### Material to process:

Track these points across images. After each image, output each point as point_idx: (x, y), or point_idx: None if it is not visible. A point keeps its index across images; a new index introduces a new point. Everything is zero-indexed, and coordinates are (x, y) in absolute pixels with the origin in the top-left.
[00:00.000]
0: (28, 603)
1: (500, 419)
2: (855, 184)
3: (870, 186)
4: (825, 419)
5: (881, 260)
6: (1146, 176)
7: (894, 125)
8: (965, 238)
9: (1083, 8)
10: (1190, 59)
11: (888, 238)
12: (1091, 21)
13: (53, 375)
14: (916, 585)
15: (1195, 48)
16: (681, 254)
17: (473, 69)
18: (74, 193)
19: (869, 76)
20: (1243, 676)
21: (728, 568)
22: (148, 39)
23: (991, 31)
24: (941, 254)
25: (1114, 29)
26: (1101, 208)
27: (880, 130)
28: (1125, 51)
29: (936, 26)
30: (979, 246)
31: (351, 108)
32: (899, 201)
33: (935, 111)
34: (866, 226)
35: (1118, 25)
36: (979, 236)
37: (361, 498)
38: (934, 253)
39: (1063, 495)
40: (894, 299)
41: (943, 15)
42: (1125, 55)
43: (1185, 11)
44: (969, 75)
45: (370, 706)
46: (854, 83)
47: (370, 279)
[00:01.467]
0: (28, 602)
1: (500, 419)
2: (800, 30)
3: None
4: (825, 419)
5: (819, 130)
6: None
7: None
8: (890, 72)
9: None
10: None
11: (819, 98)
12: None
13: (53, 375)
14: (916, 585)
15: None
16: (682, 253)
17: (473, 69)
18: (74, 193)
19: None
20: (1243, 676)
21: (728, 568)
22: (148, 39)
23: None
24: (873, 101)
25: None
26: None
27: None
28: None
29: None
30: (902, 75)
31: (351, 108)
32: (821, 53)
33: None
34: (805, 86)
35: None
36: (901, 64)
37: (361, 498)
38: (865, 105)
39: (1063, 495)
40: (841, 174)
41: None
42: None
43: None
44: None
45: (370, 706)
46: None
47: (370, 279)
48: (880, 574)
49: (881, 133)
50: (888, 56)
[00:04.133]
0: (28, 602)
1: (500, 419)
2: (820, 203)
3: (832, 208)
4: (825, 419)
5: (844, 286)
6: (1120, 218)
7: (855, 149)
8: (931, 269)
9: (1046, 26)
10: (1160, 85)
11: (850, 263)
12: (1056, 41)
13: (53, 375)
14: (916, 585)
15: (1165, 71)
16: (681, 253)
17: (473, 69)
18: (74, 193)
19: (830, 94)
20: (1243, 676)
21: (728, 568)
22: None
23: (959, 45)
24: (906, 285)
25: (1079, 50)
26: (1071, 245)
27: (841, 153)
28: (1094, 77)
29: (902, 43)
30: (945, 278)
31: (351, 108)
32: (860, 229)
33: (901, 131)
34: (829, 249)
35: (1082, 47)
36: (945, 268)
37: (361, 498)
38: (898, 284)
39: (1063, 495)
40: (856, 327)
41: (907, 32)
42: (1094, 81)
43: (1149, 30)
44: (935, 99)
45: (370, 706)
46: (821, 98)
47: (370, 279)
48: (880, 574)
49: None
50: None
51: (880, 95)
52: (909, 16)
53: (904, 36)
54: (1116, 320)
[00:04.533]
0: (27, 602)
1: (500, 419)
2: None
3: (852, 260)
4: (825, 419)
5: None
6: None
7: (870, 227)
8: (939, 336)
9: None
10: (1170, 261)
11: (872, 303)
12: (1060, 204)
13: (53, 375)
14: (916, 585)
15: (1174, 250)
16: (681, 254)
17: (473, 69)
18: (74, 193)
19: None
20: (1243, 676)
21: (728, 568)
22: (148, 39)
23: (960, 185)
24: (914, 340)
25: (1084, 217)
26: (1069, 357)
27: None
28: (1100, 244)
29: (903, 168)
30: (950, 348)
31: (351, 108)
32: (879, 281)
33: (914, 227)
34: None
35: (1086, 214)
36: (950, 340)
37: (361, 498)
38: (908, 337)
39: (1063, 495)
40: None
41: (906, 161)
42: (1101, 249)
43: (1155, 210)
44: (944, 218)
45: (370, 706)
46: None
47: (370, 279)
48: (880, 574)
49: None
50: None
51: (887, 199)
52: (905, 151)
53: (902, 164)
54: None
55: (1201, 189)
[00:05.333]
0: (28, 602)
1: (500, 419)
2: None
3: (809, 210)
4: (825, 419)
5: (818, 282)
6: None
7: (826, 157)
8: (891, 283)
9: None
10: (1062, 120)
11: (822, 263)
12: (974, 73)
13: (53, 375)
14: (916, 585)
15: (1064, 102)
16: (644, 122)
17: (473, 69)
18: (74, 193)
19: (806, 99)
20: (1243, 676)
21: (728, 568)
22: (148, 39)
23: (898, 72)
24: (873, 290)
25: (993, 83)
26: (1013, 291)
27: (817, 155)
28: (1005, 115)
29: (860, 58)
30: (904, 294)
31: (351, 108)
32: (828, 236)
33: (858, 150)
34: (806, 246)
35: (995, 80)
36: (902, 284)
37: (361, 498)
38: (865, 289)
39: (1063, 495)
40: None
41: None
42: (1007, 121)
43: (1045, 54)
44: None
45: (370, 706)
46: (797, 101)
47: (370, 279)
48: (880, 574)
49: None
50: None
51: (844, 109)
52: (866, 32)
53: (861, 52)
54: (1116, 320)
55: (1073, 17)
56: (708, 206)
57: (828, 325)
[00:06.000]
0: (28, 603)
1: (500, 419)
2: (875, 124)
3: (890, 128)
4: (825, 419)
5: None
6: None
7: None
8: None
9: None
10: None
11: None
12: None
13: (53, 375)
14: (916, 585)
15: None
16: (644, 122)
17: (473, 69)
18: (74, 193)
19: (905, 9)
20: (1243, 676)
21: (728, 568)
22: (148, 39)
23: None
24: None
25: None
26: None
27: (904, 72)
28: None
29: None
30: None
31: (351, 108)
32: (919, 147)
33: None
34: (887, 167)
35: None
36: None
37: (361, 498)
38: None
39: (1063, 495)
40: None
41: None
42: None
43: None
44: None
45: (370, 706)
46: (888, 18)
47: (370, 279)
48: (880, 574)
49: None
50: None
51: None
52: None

### Exercise brief:
Write all the entries again precisely as they were given.

### Answer space:
Track these points across images. After each image, output each point as point_idx: (x, y), or point_idx: None if it is not visible. A point keeps its index across images; a new index introduces a new point. Everything is zero-indexed, and coordinates are (x, y) in absolute pixels with the origin in the top-left.
[00:00.000]
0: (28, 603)
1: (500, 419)
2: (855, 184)
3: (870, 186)
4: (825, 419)
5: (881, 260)
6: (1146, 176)
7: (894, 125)
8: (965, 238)
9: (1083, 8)
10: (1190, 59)
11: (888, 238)
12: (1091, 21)
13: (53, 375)
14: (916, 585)
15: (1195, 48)
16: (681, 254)
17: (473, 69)
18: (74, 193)
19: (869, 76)
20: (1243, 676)
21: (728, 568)
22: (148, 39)
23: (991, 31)
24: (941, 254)
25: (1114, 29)
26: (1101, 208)
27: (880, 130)
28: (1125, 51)
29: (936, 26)
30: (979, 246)
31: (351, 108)
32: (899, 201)
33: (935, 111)
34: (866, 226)
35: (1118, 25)
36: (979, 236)
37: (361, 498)
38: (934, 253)
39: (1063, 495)
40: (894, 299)
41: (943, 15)
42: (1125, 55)
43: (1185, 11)
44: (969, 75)
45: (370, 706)
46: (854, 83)
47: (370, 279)
[00:01.467]
0: (28, 602)
1: (500, 419)
2: (800, 30)
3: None
4: (825, 419)
5: (819, 130)
6: None
7: None
8: (890, 72)
9: None
10: None
11: (819, 98)
12: None
13: (53, 375)
14: (916, 585)
15: None
16: (682, 253)
17: (473, 69)
18: (74, 193)
19: None
20: (1243, 676)
21: (728, 568)
22: (148, 39)
23: None
24: (873, 101)
25: None
26: None
27: None
28: None
29: None
30: (902, 75)
31: (351, 108)
32: (821, 53)
33: None
34: (805, 86)
35: None
36: (901, 64)
37: (361, 498)
38: (865, 105)
39: (1063, 495)
40: (841, 174)
41: None
42: None
43: None
44: None
45: (370, 706)
46: None
47: (370, 279)
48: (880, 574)
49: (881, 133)
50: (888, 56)
[00:04.133]
0: (28, 602)
1: (500, 419)
2: (820, 203)
3: (832, 208)
4: (825, 419)
5: (844, 286)
6: (1120, 218)
7: (855, 149)
8: (931, 269)
9: (1046, 26)
10: (1160, 85)
11: (850, 263)
12: (1056, 41)
13: (53, 375)
14: (916, 585)
15: (1165, 71)
16: (681, 253)
17: (473, 69)
18: (74, 193)
19: (830, 94)
20: (1243, 676)
21: (728, 568)
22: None
23: (959, 45)
24: (906, 285)
25: (1079, 50)
26: (1071, 245)
27: (841, 153)
28: (1094, 77)
29: (902, 43)
30: (945, 278)
31: (351, 108)
32: (860, 229)
33: (901, 131)
34: (829, 249)
35: (1082, 47)
36: (945, 268)
37: (361, 498)
38: (898, 284)
39: (1063, 495)
40: (856, 327)
41: (907, 32)
42: (1094, 81)
43: (1149, 30)
44: (935, 99)
45: (370, 706)
46: (821, 98)
47: (370, 279)
48: (880, 574)
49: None
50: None
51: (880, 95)
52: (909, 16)
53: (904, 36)
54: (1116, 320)
[00:04.533]
0: (27, 602)
1: (500, 419)
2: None
3: (852, 260)
4: (825, 419)
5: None
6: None
7: (870, 227)
8: (939, 336)
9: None
10: (1170, 261)
11: (872, 303)
12: (1060, 204)
13: (53, 375)
14: (916, 585)
15: (1174, 250)
16: (681, 254)
17: (473, 69)
18: (74, 193)
19: None
20: (1243, 676)
21: (728, 568)
22: (148, 39)
23: (960, 185)
24: (914, 340)
25: (1084, 217)
26: (1069, 357)
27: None
28: (1100, 244)
29: (903, 168)
30: (950, 348)
31: (351, 108)
32: (879, 281)
33: (914, 227)
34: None
35: (1086, 214)
36: (950, 340)
37: (361, 498)
38: (908, 337)
39: (1063, 495)
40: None
41: (906, 161)
42: (1101, 249)
43: (1155, 210)
44: (944, 218)
45: (370, 706)
46: None
47: (370, 279)
48: (880, 574)
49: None
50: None
51: (887, 199)
52: (905, 151)
53: (902, 164)
54: None
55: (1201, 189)
[00:05.333]
0: (28, 602)
1: (500, 419)
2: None
3: (809, 210)
4: (825, 419)
5: (818, 282)
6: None
7: (826, 157)
8: (891, 283)
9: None
10: (1062, 120)
11: (822, 263)
12: (974, 73)
13: (53, 375)
14: (916, 585)
15: (1064, 102)
16: (644, 122)
17: (473, 69)
18: (74, 193)
19: (806, 99)
20: (1243, 676)
21: (728, 568)
22: (148, 39)
23: (898, 72)
24: (873, 290)
25: (993, 83)
26: (1013, 291)
27: (817, 155)
28: (1005, 115)
29: (860, 58)
30: (904, 294)
31: (351, 108)
32: (828, 236)
33: (858, 150)
34: (806, 246)
35: (995, 80)
36: (902, 284)
37: (361, 498)
38: (865, 289)
39: (1063, 495)
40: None
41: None
42: (1007, 121)
43: (1045, 54)
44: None
45: (370, 706)
46: (797, 101)
47: (370, 279)
48: (880, 574)
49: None
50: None
51: (844, 109)
52: (866, 32)
53: (861, 52)
54: (1116, 320)
55: (1073, 17)
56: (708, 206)
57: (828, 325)
[00:06.000]
0: (28, 603)
1: (500, 419)
2: (875, 124)
3: (890, 128)
4: (825, 419)
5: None
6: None
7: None
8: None
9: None
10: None
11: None
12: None
13: (53, 375)
14: (916, 585)
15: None
16: (644, 122)
17: (473, 69)
18: (74, 193)
19: (905, 9)
20: (1243, 676)
21: (728, 568)
22: (148, 39)
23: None
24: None
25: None
26: None
27: (904, 72)
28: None
29: None
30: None
31: (351, 108)
32: (919, 147)
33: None
34: (887, 167)
35: None
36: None
37: (361, 498)
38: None
39: (1063, 495)
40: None
41: None
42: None
43: None
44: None
45: (370, 706)
46: (888, 18)
47: (370, 279)
48: (880, 574)
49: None
50: None
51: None
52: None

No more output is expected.